Information Governance Records Management Guidance Note Number 004: Compiling A Records Inventory

Records Management Guidance Note 004 - Compiling a Records Inventory


Appendix 2: Records Survey Data Field Descriptions

Data Field Heading

Data Field Description

Date record created/ updated

Enter date record survey form is being completed/ verified or updated.

Responsible manager

Give designation of manager responsible for records system/ collection

Responsible manager's name

Give full name

Responsible manager's job title

Give job title as per Human Resource records

Record type

Select type

Record name

Give description of the name of the records system / collection.

Record System Location/Department

Give details of the location and department where the records are stored

Information record contains

Give details of the data or documents contained within the record

Does record contain…

Select appropriate options

If record contains business information specify which type in free text.

Format / media type

  • Select any combination of media types

Select appropriate options

Method of filing

Select appropriate option to describe how records are filed.

National Minimum Retention Period

  • Refer to NHS Scotland Records Management Code of Practice

Give minimum number of years from retention schedule.

Agreed Local Retention Period currently applied to record system

Please advise what local retention period is currently applied before records are destroyed.

Disposition after retention has expired?

Select appropriate option

For external disposition is this on contract

Select appropriate option

Record system status

Select appropriate option and give date if records system is inactive i.e. no longer in use.

Does system have a Master Patient Index ( MPI)

Select appropriate options

Are Duplicate Records held

Select appropriate options, if yes provide details.

Is record routinely shared outwith NHS

Select appropriate option

If yes, is there an agreed data sharing protocol

Select appropriate option

Physical records storage

Provide details of physical location of records storage system.

Please advise if records are held at a team base or sub location during the period of a patients active treatment.

If records are held at a sub-location please provide details.

Volume of records held

Select appropriate option

Record storage system used

Select appropriate option

Method of securing access

Select appropriate option

Access to records

Select appropriate option

Arrangements for accessing records outside core hours?

Select appropriate option and provide a free text description to explain process for accessing the records out of hours.

Does storage area have sufficient space to accommodate new registrations?

Select appropriate option and give details of storage capacity and usage.

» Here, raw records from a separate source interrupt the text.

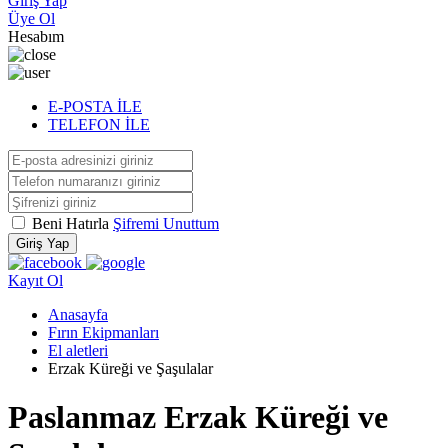
Giriş Yap
Üye Ol
Hesabım
E-POSTA İLE
TELEFON İLE
Beni Hatırla
Şifremi Unuttum
Giriş Yap
Kayıt Ol
Anasayfa
Fırın Ekipmanları
El aletleri
Erzak Küreği ve Şaşulalar
Paslanmaz Erzak Küreği ve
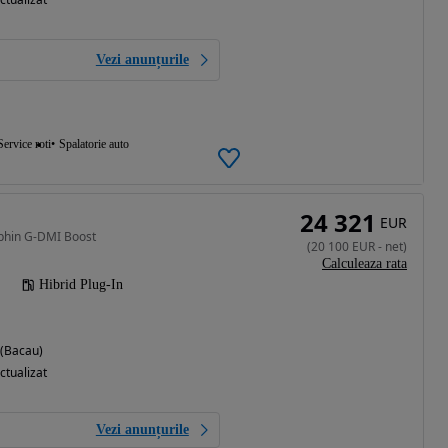
Vezi anunțurile
Service roti
Spalatorie auto
24 321
EUR
phin G-DMI Boost
(
20 100
EUR
-
net
)
Calculeaza rata
Hibrid Plug-In
 (Bacau)
ctualizat
Vezi anunțurile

Is filing area included in the current "health and safety" book

Select appropriate option,

If No specify when it will be included.

Are there any business continuity plans

Select appropriate option and provide details

How frequently is record's system accessed

Select appropriate option

Tracking of Records

Select appropriate option and provide details

Transportation of Records

Select appropriate option and provide details. If other, specify transportation method.

Are users aware of organisation's records management policy

Select appropriate option

Have all staff had training on record keeping practice

Select appropriate option, if yes provide details.

Do you permit records to be taken "away" overnight by staff

Select appropriate options

Are records audited on a regular basis

Select appropriate option and provide details of the audit tool used to:

  • determine the quality of clinical content of the records.
  • the administration of the creation, filing, retrieval, archiving and destruction of the record.

Do you use secondary storage facilities

Select appropriate option and provide details.